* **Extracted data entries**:
++++++++++

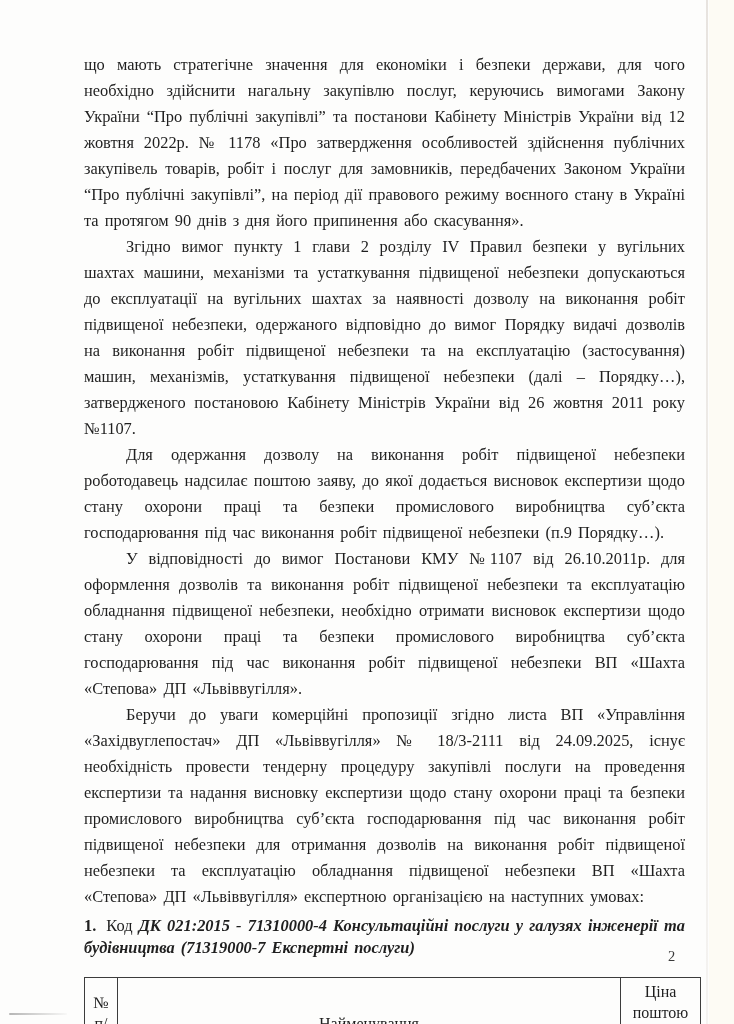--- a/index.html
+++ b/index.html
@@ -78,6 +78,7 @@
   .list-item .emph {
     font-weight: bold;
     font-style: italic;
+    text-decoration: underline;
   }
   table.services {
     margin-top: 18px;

++++++++++

* **WHAT YOU SHOULD DO**: Give all the records again, exactly, without images.

* **THE COMPLETED TASK**:
--- a/index.html
+++ b/index.html
@@ -78,6 +78,7 @@
   .list-item .emph {
     font-weight: bold;
     font-style: italic;
+    text-decoration: underline;
   }
   table.services {
     margin-top: 18px;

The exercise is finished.